5510 sayılı Kanun"un “Uyuşmazlıkların Çözüm Yeri” başlıklı 101."nci madde hükmüne göre ise, 5510 sayılı Kanunda aksine bir düzenleme bulunmayan durumlarda, bu Kanun hükümlerinin uygulanmasıyla ilgili ortaya çıkan uyuşmazlıkların iş mahkemelerinde görüleceği öngörülmüştür.
Somut davada, 5510 sayılı Kanunun 56.maddesine dayalı olarak açıldığı anlaşılan davanın görevli olan iş mahkemesinde görülmesi gerekmektedir.

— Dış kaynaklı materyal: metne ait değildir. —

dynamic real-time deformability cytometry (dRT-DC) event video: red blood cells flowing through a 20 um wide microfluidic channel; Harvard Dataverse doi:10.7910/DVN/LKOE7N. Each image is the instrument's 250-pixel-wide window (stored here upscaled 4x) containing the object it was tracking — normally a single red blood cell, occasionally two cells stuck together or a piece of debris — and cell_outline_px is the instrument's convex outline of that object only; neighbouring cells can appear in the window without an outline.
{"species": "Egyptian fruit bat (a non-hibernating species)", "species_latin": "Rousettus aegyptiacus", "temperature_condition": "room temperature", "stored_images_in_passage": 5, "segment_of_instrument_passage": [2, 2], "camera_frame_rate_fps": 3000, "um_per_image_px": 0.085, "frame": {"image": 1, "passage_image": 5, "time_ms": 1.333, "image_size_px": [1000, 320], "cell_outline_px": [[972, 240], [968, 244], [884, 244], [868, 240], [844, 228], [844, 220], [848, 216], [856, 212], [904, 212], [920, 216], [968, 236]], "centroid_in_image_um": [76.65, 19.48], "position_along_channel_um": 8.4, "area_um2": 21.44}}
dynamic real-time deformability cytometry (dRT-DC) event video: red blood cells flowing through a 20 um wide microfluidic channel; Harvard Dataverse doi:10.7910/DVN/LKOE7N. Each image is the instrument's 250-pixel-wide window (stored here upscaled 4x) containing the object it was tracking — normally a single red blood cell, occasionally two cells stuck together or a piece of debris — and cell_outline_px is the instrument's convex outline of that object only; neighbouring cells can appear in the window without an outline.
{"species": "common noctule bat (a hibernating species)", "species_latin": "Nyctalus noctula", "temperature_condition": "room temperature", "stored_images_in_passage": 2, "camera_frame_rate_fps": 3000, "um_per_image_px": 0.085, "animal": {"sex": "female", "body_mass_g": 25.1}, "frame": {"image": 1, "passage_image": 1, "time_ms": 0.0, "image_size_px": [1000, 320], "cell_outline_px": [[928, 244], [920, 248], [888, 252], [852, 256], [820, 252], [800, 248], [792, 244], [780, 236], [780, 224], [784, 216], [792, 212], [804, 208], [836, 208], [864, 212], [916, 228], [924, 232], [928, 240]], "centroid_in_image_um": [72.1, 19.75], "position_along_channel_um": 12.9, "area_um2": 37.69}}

Görevle ilgili düzenlemeler kamu düzenine ilişkin olup, taraflar ileri sürmese dahi yargılamanın her aşamasında re"sen gözetilir. Taraflar da yargılama bitinceye kadar görev itirazında bulunabilirler. Görev itirazı yapılmamış olsa bile re"sen mahkeme, ilk önce görevli olup olmadığını inceleyip karara bağlamalıdır.
Hal böyle olunca, davada İş Mahkemesinin görevli olduğu gözetilerek, görevsizlik nedeniyle HMK’nun 114/1-c ve 115/2. maddeleri uyarınca, davanın usulden reddine karar verilmesi gerekirken, bu yön gözardı edilerek davanın esası hakkında hüküm kurulması usul ve yasaya aykırı olup bozmayı gerektirmiştir.
2-) Bozma nedenlerine göre, davalının diğer temyiz itirazlarının bu aşamada incelenmesine gerek görülmemiştir.
SONUÇ: Yukarıda birinci bendde açıklanan nedenlerle hükmün HUMK"nun 428. maddesi gereğince davalı yararına BOZULMASINA, ikinci bendde açıklanan nedenle davalının diğer temyiz itirazlarının incelenmesine şimdilik yer olmadığına, peşin alınan temyiz harcının istek halinde temyiz edene iadesine, 6100 sayılı HMK"nun Geçici Madde 3 atfıyla 1086 sayılı HUMK"nun 440. maddesi gereğince karar düzeltme yolu kapalı olmak üzere, 04/04/2019 tarihinde oy birliğiyle karar verildi.